Когда я кончил, мать сидела с тяжелым, опущенным лицом. Оно не просветлело. Так было долго. Наконец она вздохнула:
— А я думала, думала… Ничего не могла придумать. Я вижу, как ты отдалился от дома. Как ты куришь… Конечно, тебе нужны карманные деньги. Ты большой, и я понимаю… Ты взрослый уже, и все-таки… Это не честный заработок, Толя. Грязные деньги… Почти то же, что украсть. Грязные деньги не делают счастливым… Никого, никогда, запомни. Никого, никогда. И лучше бы ты… — она стала снова морщиться, вытирать глаза. — Почему ты ничего не говорил? Тебе было стыдно. Значит, ты чувствовал какую-то вину… Говорила твоя совесть. От совести, Толя, никуда не скроешься. Ее даже теряют только на время… Она все равно приходит. Толя, Толя. Глупый ты… Растешь без отца. Все сам. И я не препятствовала тебе… Пока не испугалась… Вчера посмотрела — ушел без шапки. Глянула в шкаф — костюм твой висит, и ботинки старые в прихожей. В чем же ты ушел? А сегодня всю ночь не спала — думала. Такой костюм.
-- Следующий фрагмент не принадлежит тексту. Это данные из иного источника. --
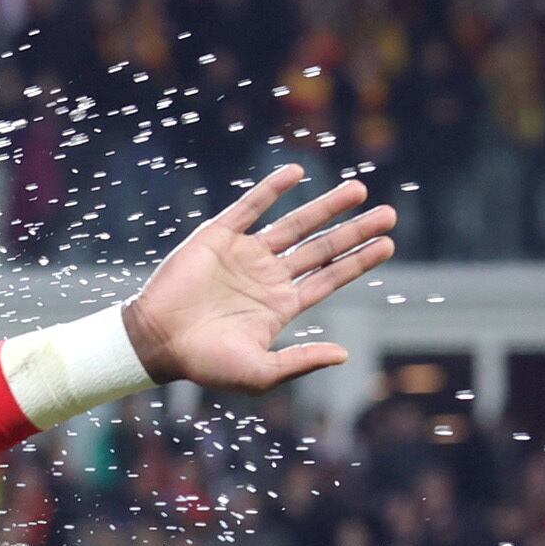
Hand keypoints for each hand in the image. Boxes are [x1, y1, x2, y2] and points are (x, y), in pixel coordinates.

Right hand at [121, 167, 396, 395]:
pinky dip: (273, 188)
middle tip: (389, 214)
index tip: (388, 244)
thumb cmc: (204, 363)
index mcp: (280, 306)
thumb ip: (300, 361)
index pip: (329, 278)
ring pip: (295, 224)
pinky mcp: (219, 236)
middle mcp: (268, 276)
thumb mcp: (258, 372)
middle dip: (355, 230)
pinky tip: (297, 173)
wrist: (155, 341)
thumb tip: (344, 355)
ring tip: (359, 188)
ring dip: (326, 206)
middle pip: (321, 247)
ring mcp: (245, 254)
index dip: (358, 261)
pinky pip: (251, 206)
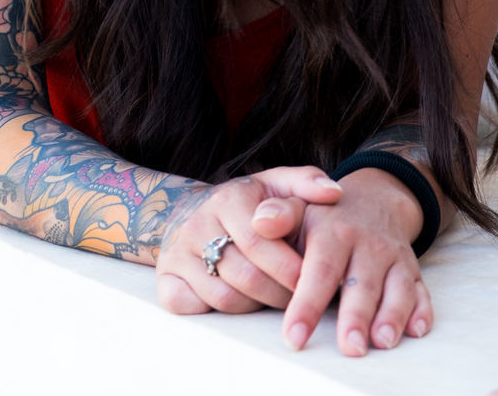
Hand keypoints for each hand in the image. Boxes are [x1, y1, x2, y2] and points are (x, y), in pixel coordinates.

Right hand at [155, 165, 342, 315]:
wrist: (194, 212)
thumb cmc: (249, 205)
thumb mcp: (277, 186)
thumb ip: (306, 184)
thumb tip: (333, 193)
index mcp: (227, 198)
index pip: (261, 242)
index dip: (290, 267)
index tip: (310, 278)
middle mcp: (196, 223)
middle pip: (246, 276)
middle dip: (279, 293)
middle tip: (298, 297)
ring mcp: (176, 253)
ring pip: (224, 299)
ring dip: (256, 306)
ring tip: (273, 297)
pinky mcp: (165, 280)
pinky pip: (194, 310)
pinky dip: (219, 314)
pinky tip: (239, 300)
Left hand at [268, 167, 432, 356]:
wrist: (372, 199)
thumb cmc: (324, 217)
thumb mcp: (299, 208)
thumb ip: (279, 216)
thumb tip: (259, 221)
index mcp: (334, 232)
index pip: (320, 271)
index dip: (307, 305)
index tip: (294, 336)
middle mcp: (367, 245)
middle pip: (362, 285)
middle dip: (356, 318)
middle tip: (350, 348)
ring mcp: (393, 258)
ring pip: (396, 289)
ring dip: (391, 316)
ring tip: (382, 342)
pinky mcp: (412, 270)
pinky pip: (422, 291)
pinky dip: (422, 310)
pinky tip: (417, 329)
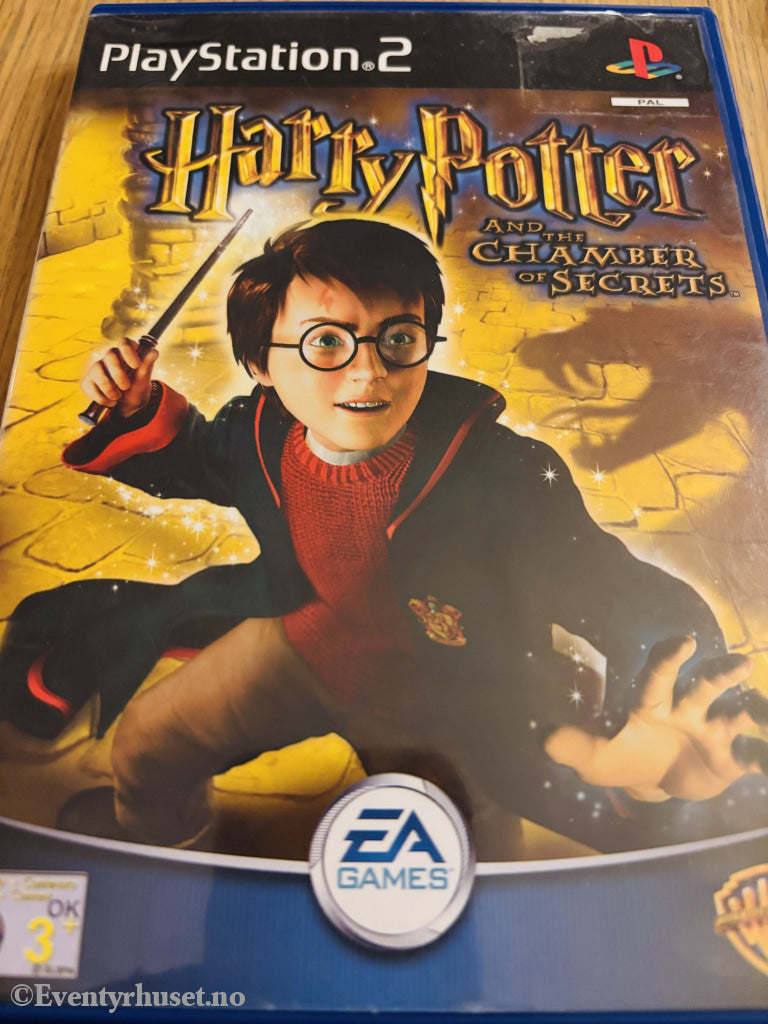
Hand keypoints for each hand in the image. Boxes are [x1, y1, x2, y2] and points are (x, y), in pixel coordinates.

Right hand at [81, 338, 157, 417]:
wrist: (128, 408)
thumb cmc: (136, 390)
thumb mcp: (143, 381)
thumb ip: (147, 367)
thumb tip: (154, 352)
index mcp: (126, 354)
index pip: (124, 343)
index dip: (128, 351)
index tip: (136, 365)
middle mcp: (110, 358)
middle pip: (109, 355)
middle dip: (118, 373)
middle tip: (126, 386)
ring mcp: (98, 368)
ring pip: (96, 370)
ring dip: (108, 387)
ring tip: (117, 397)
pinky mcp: (89, 381)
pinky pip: (90, 385)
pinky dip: (100, 397)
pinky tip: (110, 402)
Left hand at [544, 636, 764, 801]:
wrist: (649, 781)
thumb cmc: (620, 756)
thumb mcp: (595, 757)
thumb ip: (574, 746)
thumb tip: (544, 738)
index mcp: (652, 702)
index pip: (660, 673)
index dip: (670, 657)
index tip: (684, 643)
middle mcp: (687, 707)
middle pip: (705, 683)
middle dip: (722, 673)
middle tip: (740, 663)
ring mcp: (713, 730)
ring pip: (738, 712)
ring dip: (755, 709)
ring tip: (763, 713)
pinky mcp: (733, 757)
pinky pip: (754, 755)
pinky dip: (763, 756)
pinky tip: (765, 761)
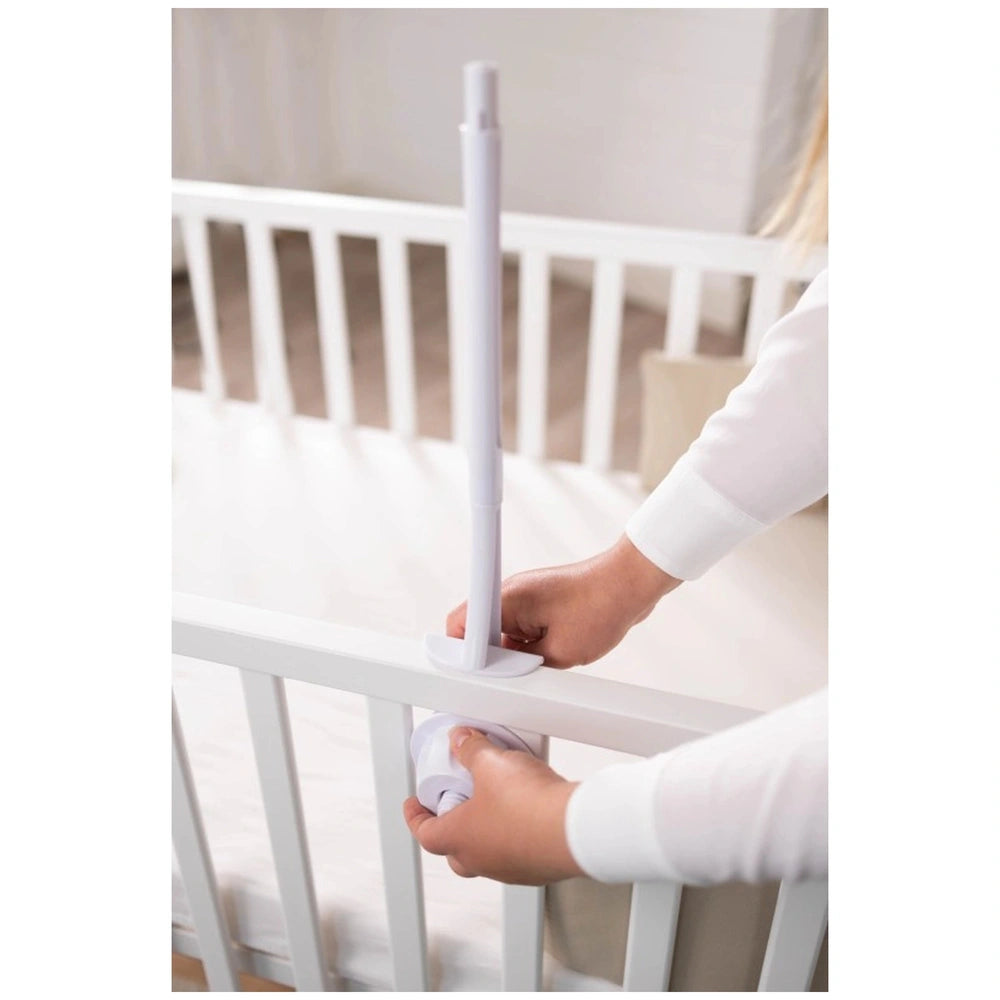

Ботинки… Ушел без шапки…
— Если у меня нет…
Теперь уже молчала и вздыхала она.
— Ну, ладно, — сказала она, поднимаясь, вытирая глаза. — Только поклянись мне, что никогда, никогда не будешь так зарабатывать.
Я молчал, опустив голову на руки, покусывая рукав пиджака.
На другой день к вечеру кое-как привел себя в порядок. Опухоль у глаза сошла — остался синий полумесяц. Губа присохла. Однако вид был не из лучших, как ни утешал себя, что вечером будет не заметно, что шрамы украшают воина. Шрамы-то, может, и украшают, а вот синяки — как? Я разыскал в туалетном столе коробочку с пудрой и засохлый желтый кольдкрем. Этими двумя веществами попытался загримировать синеву под глазом. Получилось никудышно: пудра была слишком белой, и на ее фоне синяк проступал еще внушительнее, а кольдкрем растекался, оставляя жирное, нездорово блестящее пятно. Вдобавок я заблагоухал, как шестидесятилетняя женщина, которой хочется быть тридцатилетней. В конце концов стер пудру и крем, умылся. Наплевать. Пойду так. В крайнем случае скажу: налетел на дверь или ударился в подполье, когда лазал за картошкой. Тсс! Вот дурак! Разве у генералов есть подполье? Или их сыновья лазают туда, в пахнущую плесенью и тленом яму, где по углам сор, паутина, а в сыром гнилом сусеке хранится она — кормилица и спасительница все долгие годы до дня Победы и даже сейчас после этого дня?